(Collected data):

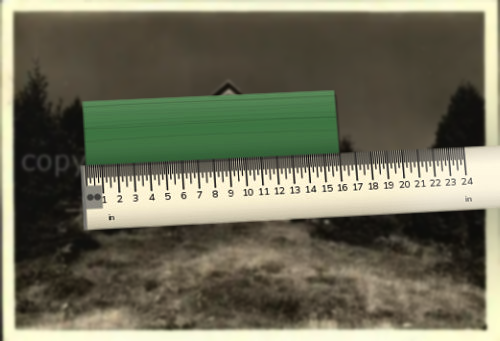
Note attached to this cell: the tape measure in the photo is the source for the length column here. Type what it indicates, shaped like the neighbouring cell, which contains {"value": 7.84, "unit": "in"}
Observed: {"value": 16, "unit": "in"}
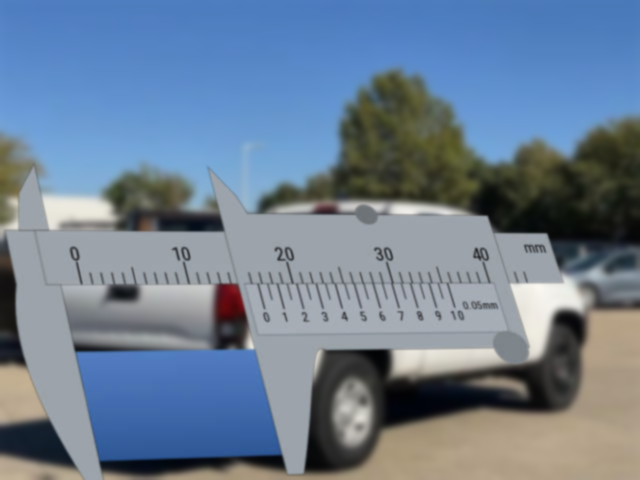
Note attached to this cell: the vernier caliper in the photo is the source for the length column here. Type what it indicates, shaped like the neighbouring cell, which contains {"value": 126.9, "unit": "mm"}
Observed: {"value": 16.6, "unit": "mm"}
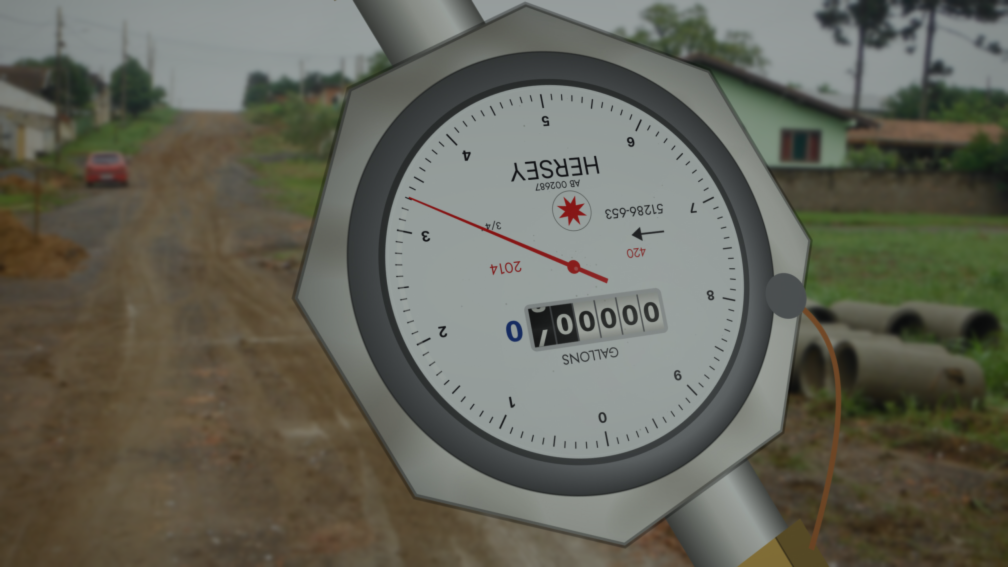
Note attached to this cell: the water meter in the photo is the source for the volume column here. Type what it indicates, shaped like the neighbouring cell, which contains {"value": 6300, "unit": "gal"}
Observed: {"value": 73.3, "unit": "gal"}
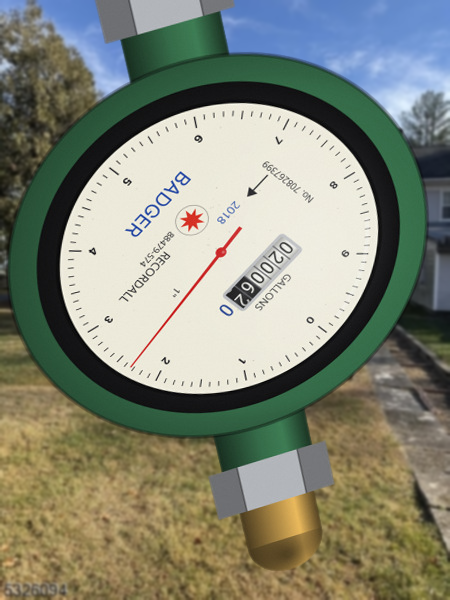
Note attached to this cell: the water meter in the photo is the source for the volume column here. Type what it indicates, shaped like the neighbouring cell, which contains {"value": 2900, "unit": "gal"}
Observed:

(Task item): Rewrite all of the entries above, changing every "Observed" to "Reading" and keeping everything else the same. Leave out the pictures.

(Result of this task):
Note attached to this cell: the tape measure in the photo is the source for the length column here. Type what it indicates, shaped like the neighbouring cell, which contains {"value": 7.84, "unit": "in"}
Reading: {"value": 16, "unit": "in"}
Note attached to this cell: the vernier caliper in the photo is the source for the length column here. Type what it indicates, shaped like the neighbouring cell, which contains {"value": 126.9, "unit": "mm"}
Reading: {"value": 16.6, "unit": "mm"}
Note attached to this cell: the water meter in the photo is the source for the volume column here. Type what it indicates, shaped like the neighbouring cell, which contains {"value": 6300, "unit": "gal"}
Reading: {"value": 73.3, "unit": "gal"}
Note attached to this cell: the water meter in the photo is the source for the volume column here. Type what it indicates, shaped like the neighbouring cell, which contains {"value": 2900, "unit": "gal"}
Reading:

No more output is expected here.